Но все это никак не производило предполагаемого действия на Чичикова. Он даже не смотрел на круги, производимые дамами, но беспрестанно подымался на цыпочки выглядывать поверх голов, куда бы могла забраться занимательная блондинка; приседал и вниз тоже, высматривая промеж плечей и спин, наконец доискался и увидел ее, сидящую вместе с матерью, над которою величаво колебалась какая-то восточная чалма с пером. Казалось, как будто он хотел взять их приступом; весеннее ли расположение подействовало на него, или толкал его кто сзади, только он протеснялся решительно вперед, несмотря ни на что; откупщик получил от него такой толчок, что пошатнулся и чуть-чуть удержался на одной ноге, не то бы, конечно, повалил за собою целый ряд; почтмейстер тоже отступился и посмотрел на него с изумлением, смешанным с довольно тонкой иронией, но он на них не поглядел; он видел только вдали блондинку, надевавшую длинную перчатку и, без сомнения, сгоравшую желанием пуститься летать по паркету.
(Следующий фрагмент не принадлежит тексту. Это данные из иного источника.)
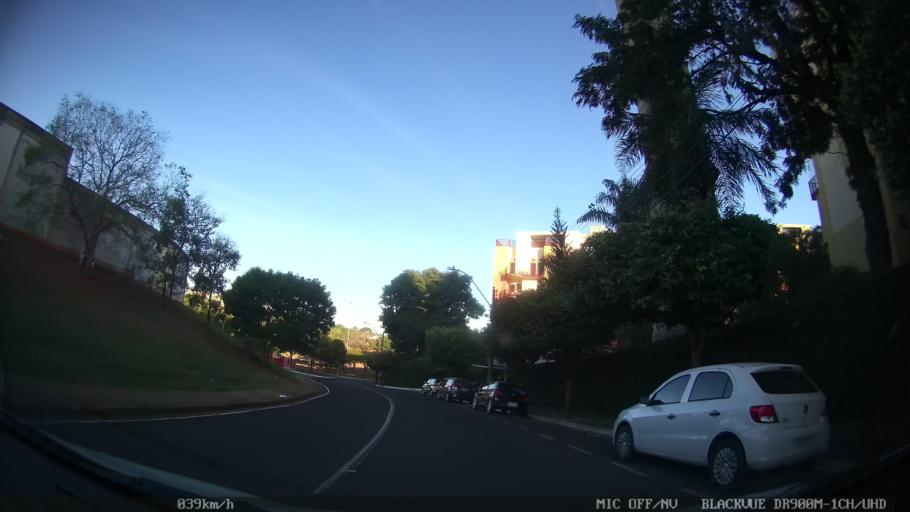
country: BR
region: Sao Paulo
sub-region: Sao Jose Do Rio Preto
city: Sao Jose do Rio Preto
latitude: -20.7984
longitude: -49.3596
А уж там в стороне четыре пары откалывали мазурку; каблуки ломали пол, и армейский штабс-капитан работал и душою и телом, и руками и ногами, отвертывая такие па, какие и во сне никому не случалось отвертывать. Чичиков прошмыгнул мимо мазурки почти по самым каблукам и прямо к тому месту, где сидела губернаторша с дочкой. Однако ж он подступил к ним очень робко, не семенил так бойко и франтовски ногами, даже несколько замялся, и во всех движениях оказалась какая-то неловкость.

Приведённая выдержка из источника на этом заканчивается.